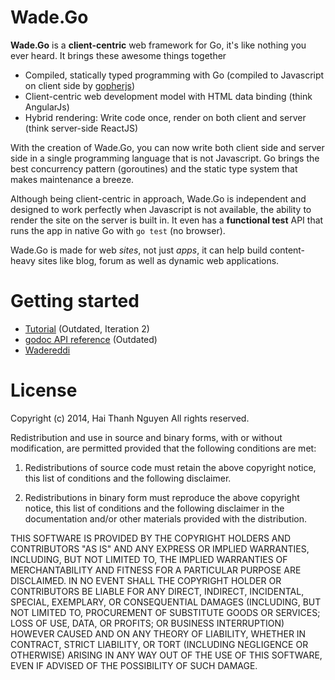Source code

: 
# Wade.Go
**Wade.Go** is a **client-centric** web framework for Go, it's like nothing you ever heard. It brings these awesome things together
* Compiled, statically typed programming with Go (compiled to Javascript on client side by [gopherjs](https://github.com/gopherjs/gopherjs))
* Client-centric web development model with HTML data binding (think AngularJs)
* Hybrid rendering: Write code once, render on both client and server (think server-side ReactJS)

With the creation of Wade.Go, you can now write both client side and server side in a single programming language that is not Javascript. Go brings the best concurrency pattern (goroutines) and the static type system that makes maintenance a breeze.

Although being client-centric in approach, Wade.Go is independent and designed to work perfectly when Javascript is not available, the ability to render the site on the server is built in. It even has a **functional test** API that runs the app in native Go with `go test` (no browser).

Wade.Go is made for web *sites*, not just *apps*, it can help build content-heavy sites like blog, forum as well as dynamic web applications.

# Getting started
* [Tutorial](https://github.com/phaikawl/wade/wiki/Wade.Go-Quick-Start-Guide) (Outdated, Iteration 2)
* [godoc API reference](http://godoc.org/github.com/phaikawl/wade) (Outdated)
* [Wadereddi](https://github.com/phaikawl/wadereddi)

# License

Copyright (c) 2014, Hai Thanh Nguyen
All rights reserved.

Redistribution and use in source and binary forms, with or without modification, are permitted provided that the following conditions are met:

1. Redistributions of source code must retain the above copyright notice, this list of conditions and the following disclaimer.

2. Redistributions in binary form must reproduce the above copyright notice, this list of conditions and the following disclaimer in the documentation and/or other materials provided with the distribution.

THIS SOFTWARE IS PROVIDED BY THE COPYRIGHT HOLDERS AND CONTRIBUTORS "AS IS" AND ANY EXPRESS OR IMPLIED WARRANTIES, INCLUDING, BUT NOT LIMITED TO, THE IMPLIED WARRANTIES OF MERCHANTABILITY AND FITNESS FOR A PARTICULAR PURPOSE ARE DISCLAIMED. IN NO EVENT SHALL THE COPYRIGHT HOLDER OR CONTRIBUTORS BE LIABLE FOR ANY DIRECT, INDIRECT, INCIDENTAL, SPECIAL, EXEMPLARY, OR CONSEQUENTIAL DAMAGES (INCLUDING, BUT NOT LIMITED TO, PROCUREMENT OF SUBSTITUTE GOODS OR SERVICES; LOSS OF USE, DATA, OR PROFITS; OR BUSINESS INTERRUPTION) HOWEVER CAUSED AND ON ANY THEORY OF LIABILITY, WHETHER IN CONTRACT, STRICT LIABILITY, OR TORT (INCLUDING NEGLIGENCE OR OTHERWISE) ARISING IN ANY WAY OUT OF THE USE OF THIS SOFTWARE, EVEN IF ADVISED OF THE POSSIBILITY OF SUCH DAMAGE.





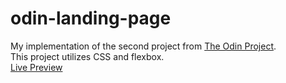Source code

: # odin-landing-page
My implementation of the second project from [The Odin Project](https://www.theodinproject.com).  
This project utilizes CSS and flexbox.  
[Live Preview](https://it-depends.github.io/odin-landing-page/)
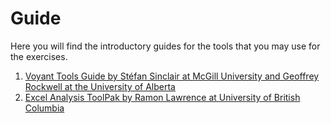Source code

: # Guide

Here you will find the introductory guides for the tools that you may use for the exercises.

1. [Voyant Tools Guide by Stéfan Sinclair at McGill University and Geoffrey Rockwell at the University of Alberta](https://library.villanova.edu/application/files/9815/8739/5480/VoyantToolsParadiseLostTutorial.pdf)
2. [Excel Analysis ToolPak by Ramon Lawrence at University of British Columbia](https://cmpspeople.ok.ubc.ca/rlawrenc/teaching/301/notes/301_3_Excel_by6.pdf)
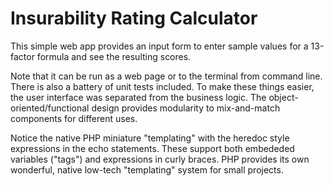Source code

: Insurability Rating Calculator
=====================

This simple web app provides an input form to enter sample values for a 13-factor formula and see the resulting
scores.

Note that it can be run as a web page or to the terminal from command line.  There is also a battery of unit
tests included.  To make these things easier, the user interface was separated from the business logic.
The object-oriented/functional design provides modularity to mix-and-match components for different uses.

Notice the native PHP miniature "templating" with the heredoc style expressions in the echo statements.  These
support both embededed variables ("tags") and expressions in curly braces.  PHP provides its own wonderful, native
low-tech "templating" system for small projects.
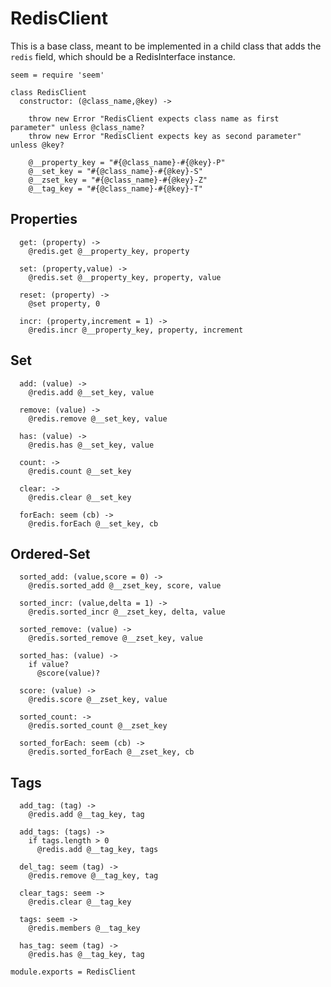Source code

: RedisClient
===========

This is a base class, meant to be implemented in a child class that adds the `redis` field, which should be a RedisInterface instance.

    seem = require 'seem'

    class RedisClient
      constructor: (@class_name,@key) ->

        throw new Error "RedisClient expects class name as first parameter" unless @class_name?
        throw new Error "RedisClient expects key as second parameter" unless @key?

        @__property_key = "#{@class_name}-#{@key}-P"
        @__set_key = "#{@class_name}-#{@key}-S"
        @__zset_key = "#{@class_name}-#{@key}-Z"
        @__tag_key = "#{@class_name}-#{@key}-T"

Properties
----------

      get: (property) ->
        @redis.get @__property_key, property

      set: (property,value) ->
        @redis.set @__property_key, property, value

      reset: (property) ->
        @set property, 0

      incr: (property,increment = 1) ->
        @redis.incr @__property_key, property, increment

Set
---

      add: (value) ->
        @redis.add @__set_key, value

      remove: (value) ->
        @redis.remove @__set_key, value

      has: (value) ->
        @redis.has @__set_key, value

      count: ->
        @redis.count @__set_key

      clear: ->
        @redis.clear @__set_key

      forEach: seem (cb) ->
        @redis.forEach @__set_key, cb

Ordered-Set
---

      sorted_add: (value,score = 0) ->
        @redis.sorted_add @__zset_key, score, value

      sorted_incr: (value,delta = 1) ->
        @redis.sorted_incr @__zset_key, delta, value

      sorted_remove: (value) ->
        @redis.sorted_remove @__zset_key, value

      sorted_has: (value) ->
        if value?
          @score(value)?

      score: (value) ->
        @redis.score @__zset_key, value

      sorted_count: ->
        @redis.sorted_count @__zset_key

      sorted_forEach: seem (cb) ->
        @redis.sorted_forEach @__zset_key, cb

Tags
----

      add_tag: (tag) ->
        @redis.add @__tag_key, tag

      add_tags: (tags) ->
        if tags.length > 0
          @redis.add @__tag_key, tags

      del_tag: seem (tag) ->
        @redis.remove @__tag_key, tag

      clear_tags: seem ->
        @redis.clear @__tag_key

      tags: seem ->
        @redis.members @__tag_key

      has_tag: seem (tag) ->
        @redis.has @__tag_key, tag

    module.exports = RedisClient
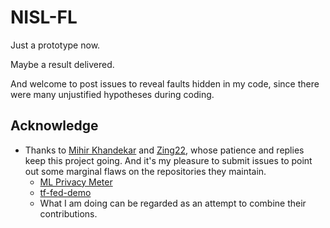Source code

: # NISL-FL

Just a prototype now.

Maybe a result delivered.

And welcome to post issues to reveal faults hidden in my code, 
since there were many unjustified hypotheses during coding.

## Acknowledge
- Thanks to [Mihir Khandekar](https://github.com/mihirkhandekar) and [Zing22](https://github.com/Zing22), 
whose patience and replies keep this project going. 
And it's my pleasure to submit issues to point out some marginal flaws on the repositories they maintain.
    - [ML Privacy Meter](https://github.com/privacytrustlab/ml_privacy_meter)
    - [tf-fed-demo](https://github.com/Zing22/tf-fed-demo)
    - What I am doing can be regarded as an attempt to combine their contributions.
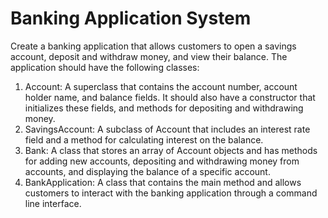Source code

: # Banking Application System

Create a banking application that allows customers to open a savings account, deposit and withdraw money, and view their balance. The application should have the following classes:

1. Account: A superclass that contains the account number, account holder name, and balance fields. It should also have a constructor that initializes these fields, and methods for depositing and withdrawing money.
2. SavingsAccount: A subclass of Account that includes an interest rate field and a method for calculating interest on the balance.
3. Bank: A class that stores an array of Account objects and has methods for adding new accounts, depositing and withdrawing money from accounts, and displaying the balance of a specific account.
4. BankApplication: A class that contains the main method and allows customers to interact with the banking application through a command line interface.
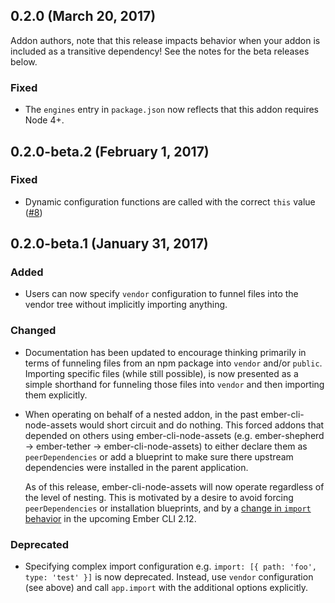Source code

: ## 0.2.0 (March 20, 2017)

Addon authors, note that this release impacts behavior when your addon is included as a transitive dependency! See the notes for the beta releases below.

### Fixed
- The `engines` entry in `package.json` now reflects that this addon requires Node 4+.

## 0.2.0-beta.2 (February 1, 2017)
### Fixed
- Dynamic configuration functions are called with the correct `this` value ([#8](https://github.com/dfreeman/ember-cli-node-assets/issues/8))

## 0.2.0-beta.1 (January 31, 2017)
### Added
- Users can now specify `vendor` configuration to funnel files into the vendor tree without implicitly importing anything.

### Changed
- Documentation has been updated to encourage thinking primarily in terms of funneling files from an npm package into `vendor` and/or `public`. Importing specific files (while still possible), is now presented as a simple shorthand for funneling those files into `vendor` and then importing them explicitly.
- When operating on behalf of a nested addon, in the past ember-cli-node-assets would short circuit and do nothing. This forced addons that depended on others using ember-cli-node-assets (e.g. ember-shepherd -> ember-tether -> ember-cli-node-assets) to either declare them as `peerDependencies` or add a blueprint to make sure there upstream dependencies were installed in the parent application.

  As of this release, ember-cli-node-assets will now operate regardless of the level of nesting. This is motivated by a desire to avoid forcing `peerDependencies` or installation blueprints, and by a [change in `import` behavior](https://github.com/ember-cli/ember-cli/pull/6603) in the upcoming Ember CLI 2.12.

### Deprecated
- Specifying complex import configuration e.g. `import: [{ path: 'foo', type: 'test' }]` is now deprecated. Instead, use `vendor` configuration (see above) and call `app.import` with the additional options explicitly.
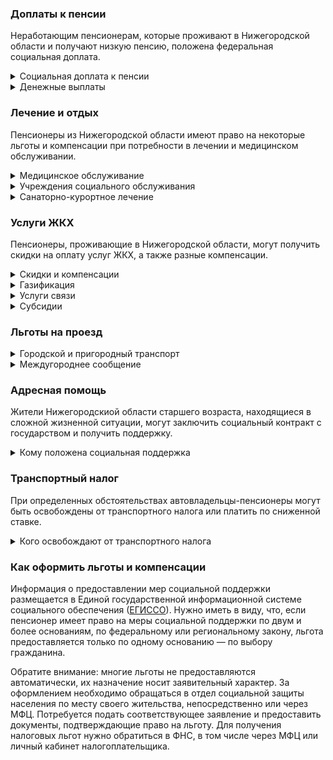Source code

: ### Доплаты к пенсии
Неработающим пенсионерам, которые проживают в Нижегородской области и получают низкую пенсию, положена федеральная социальная доплата.
<details>
<summary>Социальная доплата к пенсии</summary>

В Нижегородской области региональный прожиточный минимум пенсионера ниже общефедерального. Поэтому неработающим пенсионерам с низким размером пенсии производится федеральная социальная доплата к пенсии до прожиточного минимума пенсионера в РФ. В 2021 году эта сумма [составляет](https://pfr.gov.ru/grazhdanam/pensionres/soc_doplata/~7905) 10 022 рубля.

Для назначения выплаты необходимо обращаться в территориальное отделение Пенсионного фонда (ПФР) по месту жительства. С 2022 года доплата будет назначаться автоматически — по данным ПФР.
</details>
<details>
<summary>Денежные выплаты</summary>

Если пенсионер относится к льготной категории, ему полагается ежемесячная денежная выплата (ЕДВ), которая регулярно индексируется.

В [Нижегородской](https://docs.cntd.ru/document/944921693) области производятся ежемесячные выплаты ветеранам труда и военной службы, если их среднемесячный доход не выше установленного (в 2021 году — не более 24 662 рублей), труженикам тыла и реабилитированным пенсионерам — 627 рублей. Пострадавшие от репрессий получают 503 рубля, а совершеннолетние узники фашизма — 347 рублей. Ежегодно ко Дню Победы труженикам тыла выплачивается 300 рублей, блокадникам, несовершеннолетним узникам фашизма и участникам ВОВ — 500 рублей. В День памяти жертв политических репрессий пострадавшим от них пенсионерам производится выплата в сумме 500 рублей.
</details>

### Лечение и отдых
Пенсионеры из Нижегородской области имеют право на некоторые льготы и компенсации при потребности в лечении и медицинском обслуживании.
<details>
<summary>Медицинское обслуживание</summary>

Медицинскую помощь вне очереди получают труженики тыла, реабилитированные и пострадавшие от репрессий пенсионеры, а также блокадники.
</details>
<details>
<summary>Учреждения социального обслуживания</summary>

Внеочередной приём в дома-интернаты для престарелых и инвалидов, учреждения социального обслуживания предоставляют труженикам тыла, реабилитированным и пострадавшим от репрессий пенсионерам.
</details>
<details>
<summary>Санаторно-курортное лечение</summary>

[Нижегородских](https://docs.cntd.ru/document/944921693) ветеранов труда и военной службы, тружеников тыла и реабилитированных пенсионеров при наличии медицинских показаний обеспечивают льготными путёвками в санатории и пансионаты области. Малообеспеченным нижегородским ветеранам и труженикам тыла также может быть предоставлена льготная путёвка в областные центры социальной реабилитации.

В [Нижегородской](https://docs.cntd.ru/document/944921612) области реабилитированным пенсионерам и блокадникам полагается ежегодная выплата на оздоровление в сумме 500 рублей, а пострадавшим от репрессий — 250 рублей.
</details>

### Услуги ЖКХ
Пенсионеры, проживающие в Нижегородской области, могут получить скидки на оплату услуг ЖКХ, а также разные компенсации. 
<details>
<summary>Скидки и компенсации</summary>

Ветеранам труда и военных действий, реабилитированным и пострадавшим от репрессий пенсионерам, а также труженикам тыла выплачивают компенсацию в размере 50% за оплату жилого помещения, коммунальных услуг и взносов на капремонт. Льгота полагается только ветеранам, среднемесячный доход которых не превышает установленный размер (24 662 рубля в 2021 году). Компенсацию предоставляют в пределах утверждённых нормативов потребления.

Одинокие неработающие пенсионеры по достижении 70 лет освобождаются от взносов на капремонт на 50%, а с 80-летнего возраста — полностью. Льгота распространяется также на граждан указанного возраста, семья которых состоит из неработающих граждан пенсионного возраста (мужчины — старше 60 лет, женщины — 55) и (или) инвалидов I и II групп.
</details>
<details>
<summary>Газификация</summary>

[Нижегородские](http://www.kan.uszn52.ru/docs/npa_social_service_uszn/ppno_221.pdf) малоимущие пенсионеры получают субсидию на газификацию принадлежащего им жилья в размере 15 000 рублей. Также они могут оформить льготный беспроцентный целевой кредит на газификацию в размере не более 45 000 рублей сроком на пять лет.
</details>
<details>
<summary>Услуги связи</summary>

Реабилитированные и пострадавшие от репрессий граждане в Нижегородской области имеют право на первоочередную установку телефона. Реабилитированным пенсионерам компенсируют расходы на установку телефона. Неработающие пенсионеры старше 75 лет (одинокие или двое совместно проживающие), не относящиеся к льготным категориям, получают ежеквартальную компенсацию за пользование телефоном в сумме 337,5 рубля.
</details>
<details>
<summary>Субсидии</summary>

Пенсионеры могут получить субсидию на оплату услуг ЖКХ, когда на «коммуналку» тратится более 22% совокупного дохода семьи.
</details>

### Льготы на проезд
<details>
<summary>Городской и пригородный транспорт</summary>

В [Нижегородской](https://docs.cntd.ru/document/571704233) области пенсионерам, а также мужчинам старше 60 лет, женщинам — 55 лет с доходом ниже 24 662 рублей полагается компенсация за проезд автомобильным транспортом. Выплачивается фактическая стоимость расходов на пополнение баланса электронных проездных, но не более 500 рублей в месяц.
</details>
<details>
<summary>Междугороднее сообщение</summary>

[Нижегородским](https://docs.cntd.ru/document/944921612) реабилитированным пенсионерам один раз в год компенсируется стоимость поездки по территории России туда и обратно железнодорожным транспортом. При отсутствии железнодорожного сообщения с пунктом назначения возмещается 50% стоимости проезда водным, воздушным или автомобильным транспортом.
</details>

### Адресная помощь
Жители Нижегородскиой области старшего возраста, находящиеся в сложной жизненной ситуации, могут заключить социальный контракт с государством и получить поддержку.
<details>
<summary>Кому положена социальная поддержка</summary>

Пенсионерам, оказавшимся в трудной жизненной ситуации по не зависящим от них причинам или в связи со стихийным бедствием, экстремальной ситуацией, оказывается адресная помощь. Она предоставляется путём выплаты пособий либо в натуральной форме (обеспечение одеждой, обувью, лекарствами, организация лечения и ухода, проведение ремонта жилья или установка приборов учёта и пр.). С нуждающимися пенсионерами может быть заключён социальный контракт.
</details>

### Транспортный налог
При определенных обстоятельствах автовладельцы-пенсионеры могут быть освобождены от транспортного налога или платить по сниженной ставке. 
<details>
<summary>Кого освобождают от транспортного налога</summary>

В [Нижегородской](https://www.nalog.gov.ru/rn77/service/tax/) области пенсионеры и мужчины старше 60 лет, а женщины — 55 лет, инвалиды и граждане, подвергшиеся радиации, уплачивают налог в размере 50%. Льгота распространяется на легковой автомобиль и мотоцикл (мотороллер) мощностью до 150 л. с., моторною лодку — до 30 л. с. Участники ВОВ, инвалиды боевых действий и ВОВ не уплачивают налог, если им принадлежит легковой автомобиль с двигателем мощностью до 150 л. с., мотоцикл — до 36 л. с.
</details>

### Как оформить льготы и компенсации 
Информация о предоставлении мер социальной поддержки размещается в Единой государственной информационной системе социального обеспечения ([ЕГИССО](http://egisso.ru/site/client/#/)). Нужно иметь в виду, что, если пенсионер имеет право на меры социальной поддержки по двум и более основаниям, по федеральному или региональному закону, льгота предоставляется только по одному основанию — по выбору гражданина.

Обратите внимание: многие льготы не предоставляются автоматически, их назначение носит заявительный характер. За оформлением необходимо обращаться в отдел социальной защиты населения по месту своего жительства, непосредственно или через МФЦ. Потребуется подать соответствующее заявление и предоставить документы, подтверждающие право на льготу. Для получения налоговых льгот нужно обратиться в ФНС, в том числе через МФЦ или личный кабинет налогоплательщика.
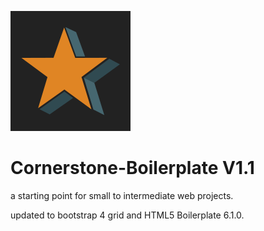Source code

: ![Cornerstone Logo](icon.png "Cornerstone Logo") 

# Cornerstone-Boilerplate V1.1
a starting point for small to intermediate web projects.

updated to bootstrap 4 grid and HTML5 Boilerplate 6.1.0.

══════════

● **EXERCISE**: Pull out every line in the entries above that contains the word "money". Matches must have the same case.

● **COMPLETED EXERCISE**:
Create a banking application that allows customers to open a savings account, deposit and withdraw money, and view their balance. The application should have the following classes:
1. Account: A superclass that contains the account number, account holder name, and balance fields. It should also have a constructor that initializes these fields, and methods for depositing and withdrawing money.
3. Bank: A class that stores an array of Account objects and has methods for adding new accounts, depositing and withdrawing money from accounts, and displaying the balance of a specific account.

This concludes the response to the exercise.